In a nutshell, tradfi entities have a first-mover advantage, in the sense that they are already licensed and regulated, while crypto businesses other than regulated institutions will have to go through licensing procedures before they can operate in the EU.

This does not mean that it will be plain sailing for tradfi to enter the business. They may have the money and the structure, but they lack the expertise and the knowledge to navigate in the complexity of the crypto market, particularly in what concerns making a connection with DeFi protocols. They will certainly have risk aversion to join a market that is still trying to build good foundations for its operations. Additionally, national regulators may force tradfi players to set up clear corporate and structural divisions between their main businesses and their crypto endeavours – to the point of discouraging them altogether if they consider such crypto forays risky. One of the lessons of the economic crisis of 2008 was to never overlook the connection between financial products and credit providing, and regulators have since become more stringent with tradfi entities in this matter.

However, it is difficult not to see the opportunity that is here for tradfi players to shape the industry – or for industry leaders to take the moment to help tradfi players enter the market. The regulatory requirements for exchanges, custodians and issuers will be so many, that only companies with a good capital buffer, a very sophisticated governance structure, enough personnel, or a completely decentralized setting (which is still early to consider what it means) will be able to have the requisites in place and start to offer services. Such companies will most likely be the current big players in the industry, who will fight for maintaining their size in this new financial setting, alongside with their tradfi partners.

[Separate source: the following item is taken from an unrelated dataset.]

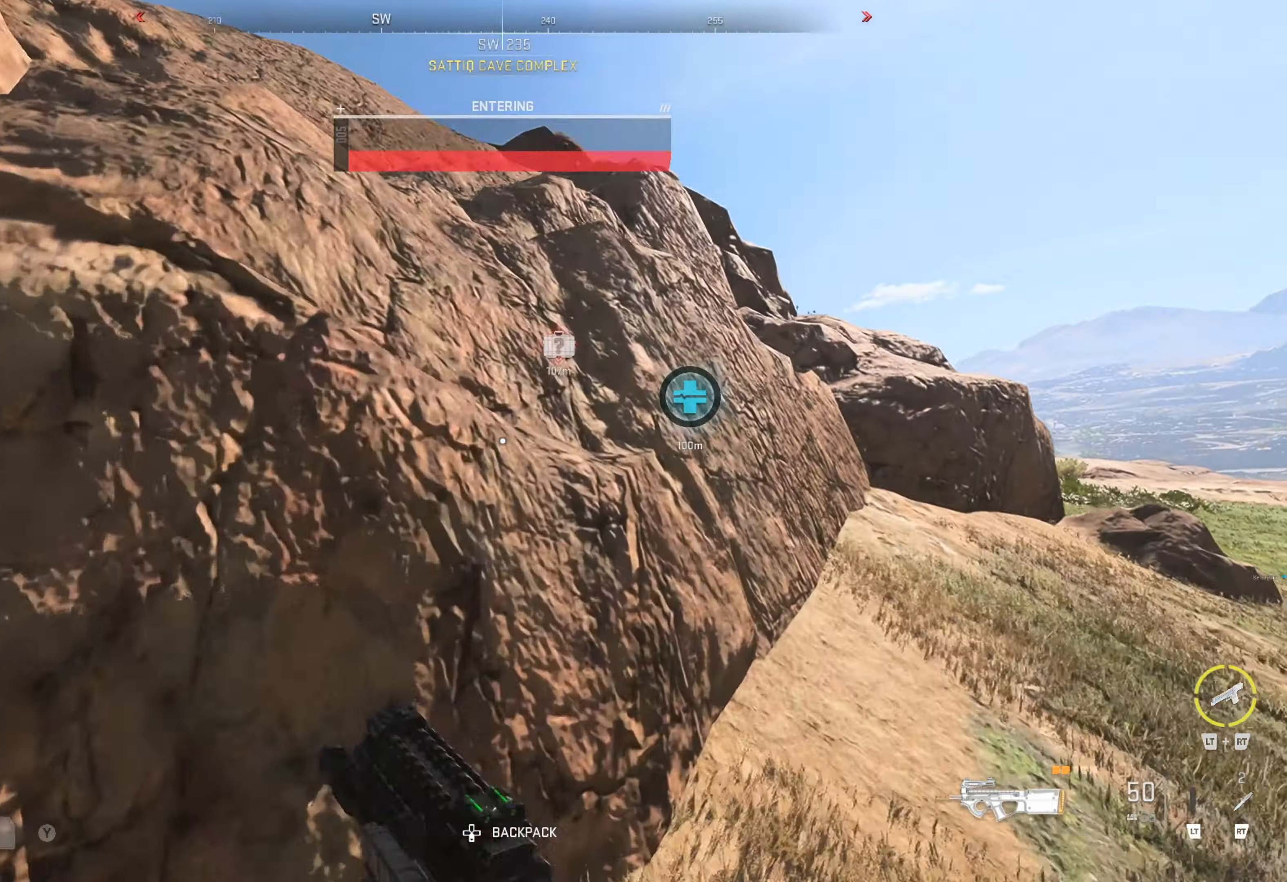
{"buttons": [], "left_stick": "right", "right_stick": "left", "events": [[317, "left_stick", "up-right"], [450, "left_stick", "right"], [450, "right_stick", "left"]]}
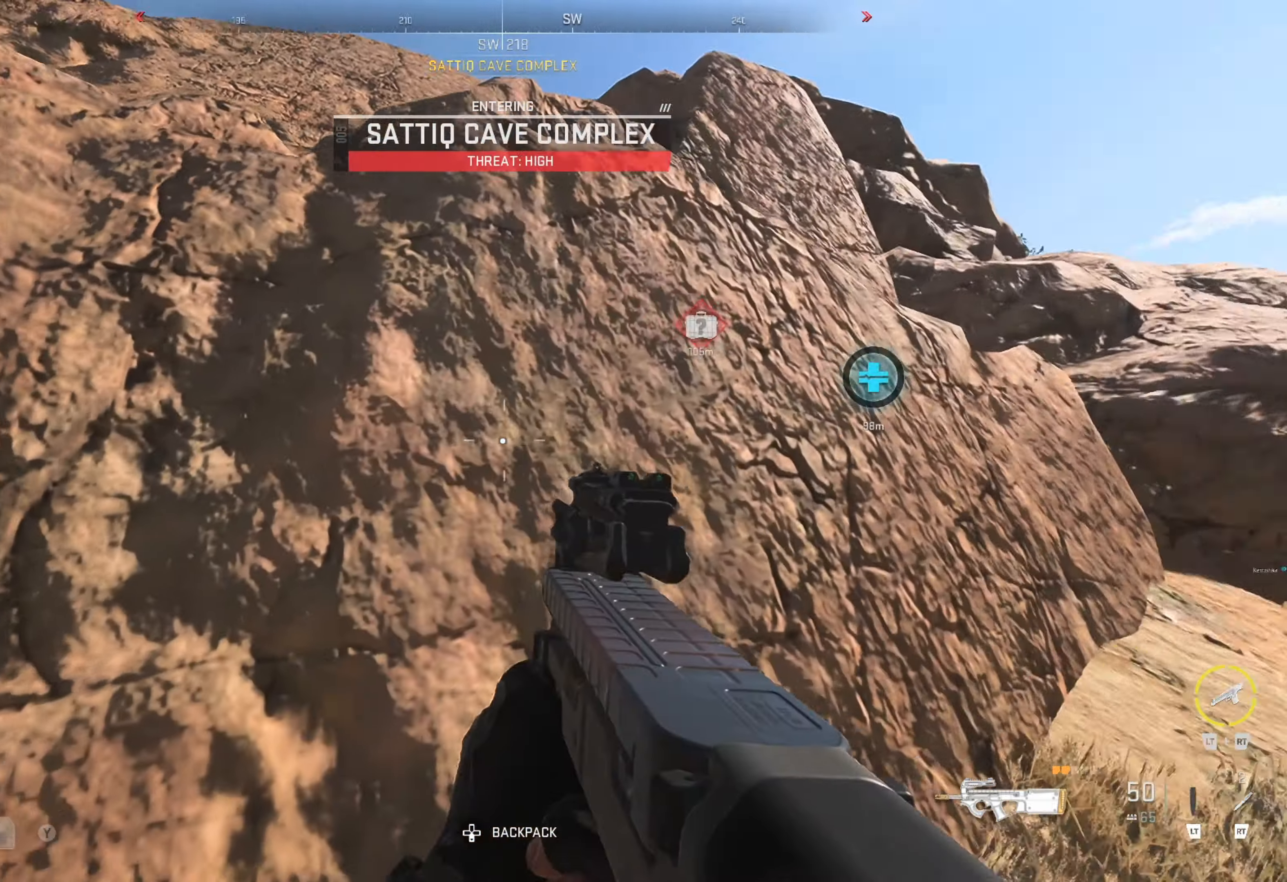
{"buttons": [], "left_stick": "up", "right_stick": "center", "events": [[50, "right_stick", "center"], [150, "left_stick", "up-right"], [150, "right_stick", "right"], [250, "left_stick", "up"], [383, "right_stick", "center"]]}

Smaller companies may have a chance of developing interesting solutions for niche sectors, and grow alongside such structures, or merge / be acquired by other players and create new market segments. In terms of financial dimension, crypto is still not an important nor very significant market for traditional players to dip in, and this is something that less traditional players may use to gain some advantage while the market is developing. There are also so many areas that MiCA does not cover or that financial firms (particularly in securities’ markets) are not capable of developing that smaller businesses specific to crypto can try to jump in, and establish themselves. However, when tradfi comes to town and starts playing, that’s when we will see how crypto is going to succeed, and how far it can really get.

MiCA is more advantageous to tradfi than to crypto firms, but I think it was not completely intentional: as the Strokes sing, “it’s just the way it is”. The financial sector is subject to such high degrees of regulatory and compliance requirements that, as a director of a major bank once told me, it is very difficult for other players and competitors coming from the fintech side to appear with such capacity to disrupt their business. Crypto firms may have had that advantage prior to regulation. It will be interesting to watch how “trad” crypto will become, or how “crypto” finance will be. Lets see.